● Data under study
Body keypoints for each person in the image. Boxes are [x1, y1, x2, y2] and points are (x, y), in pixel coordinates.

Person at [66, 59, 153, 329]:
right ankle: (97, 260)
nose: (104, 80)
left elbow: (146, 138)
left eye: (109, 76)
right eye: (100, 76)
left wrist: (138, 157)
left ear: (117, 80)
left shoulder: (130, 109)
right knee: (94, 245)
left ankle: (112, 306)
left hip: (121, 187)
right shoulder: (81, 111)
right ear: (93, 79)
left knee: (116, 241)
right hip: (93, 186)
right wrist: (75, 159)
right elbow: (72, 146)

* * *

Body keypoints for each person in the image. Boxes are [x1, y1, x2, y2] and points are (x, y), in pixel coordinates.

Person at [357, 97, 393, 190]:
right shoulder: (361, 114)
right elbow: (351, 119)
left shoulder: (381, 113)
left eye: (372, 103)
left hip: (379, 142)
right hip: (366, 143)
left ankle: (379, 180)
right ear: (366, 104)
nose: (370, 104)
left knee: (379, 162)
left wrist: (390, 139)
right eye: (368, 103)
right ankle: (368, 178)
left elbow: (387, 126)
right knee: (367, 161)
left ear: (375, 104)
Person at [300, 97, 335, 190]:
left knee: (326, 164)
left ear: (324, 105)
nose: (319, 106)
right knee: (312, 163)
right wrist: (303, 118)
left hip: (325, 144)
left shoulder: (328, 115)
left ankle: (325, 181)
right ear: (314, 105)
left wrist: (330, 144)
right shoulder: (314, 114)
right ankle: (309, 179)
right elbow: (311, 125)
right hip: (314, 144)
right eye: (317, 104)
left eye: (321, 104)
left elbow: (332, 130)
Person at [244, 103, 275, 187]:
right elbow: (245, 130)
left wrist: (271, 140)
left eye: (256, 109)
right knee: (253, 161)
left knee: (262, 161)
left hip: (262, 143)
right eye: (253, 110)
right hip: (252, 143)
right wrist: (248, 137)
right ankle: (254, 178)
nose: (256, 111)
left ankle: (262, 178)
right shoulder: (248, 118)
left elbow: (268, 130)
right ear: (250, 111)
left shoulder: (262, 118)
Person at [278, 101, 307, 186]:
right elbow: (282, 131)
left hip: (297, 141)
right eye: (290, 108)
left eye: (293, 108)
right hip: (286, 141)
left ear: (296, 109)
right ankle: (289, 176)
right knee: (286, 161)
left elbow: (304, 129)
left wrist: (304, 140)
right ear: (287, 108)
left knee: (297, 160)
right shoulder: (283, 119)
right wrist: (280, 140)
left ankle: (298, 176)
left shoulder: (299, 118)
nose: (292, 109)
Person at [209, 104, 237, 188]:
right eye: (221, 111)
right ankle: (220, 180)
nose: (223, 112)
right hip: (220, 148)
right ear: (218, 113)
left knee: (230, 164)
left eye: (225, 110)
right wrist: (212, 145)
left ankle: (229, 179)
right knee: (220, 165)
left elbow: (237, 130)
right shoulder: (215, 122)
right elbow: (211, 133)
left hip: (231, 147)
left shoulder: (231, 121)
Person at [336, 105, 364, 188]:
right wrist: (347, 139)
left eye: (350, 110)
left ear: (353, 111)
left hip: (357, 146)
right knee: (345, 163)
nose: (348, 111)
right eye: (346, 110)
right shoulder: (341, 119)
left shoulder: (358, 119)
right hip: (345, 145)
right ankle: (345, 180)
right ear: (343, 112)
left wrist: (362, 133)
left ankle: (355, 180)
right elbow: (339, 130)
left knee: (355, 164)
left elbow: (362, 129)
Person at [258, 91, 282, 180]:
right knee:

--

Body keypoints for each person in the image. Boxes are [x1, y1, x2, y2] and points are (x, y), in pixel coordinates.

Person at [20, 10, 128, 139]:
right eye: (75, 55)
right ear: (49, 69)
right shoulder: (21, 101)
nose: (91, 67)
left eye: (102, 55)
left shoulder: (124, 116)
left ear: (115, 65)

● What is needed
Above are some lines. Repeat exactly, and only, those from the line that has "right shoulder: (21, 101)" through the line that has "left ear: (115, 65)".

● Response box
right shoulder: (21, 101)
nose: (91, 67)
left eye: (102, 55)
left shoulder: (124, 116)
left ear: (115, 65)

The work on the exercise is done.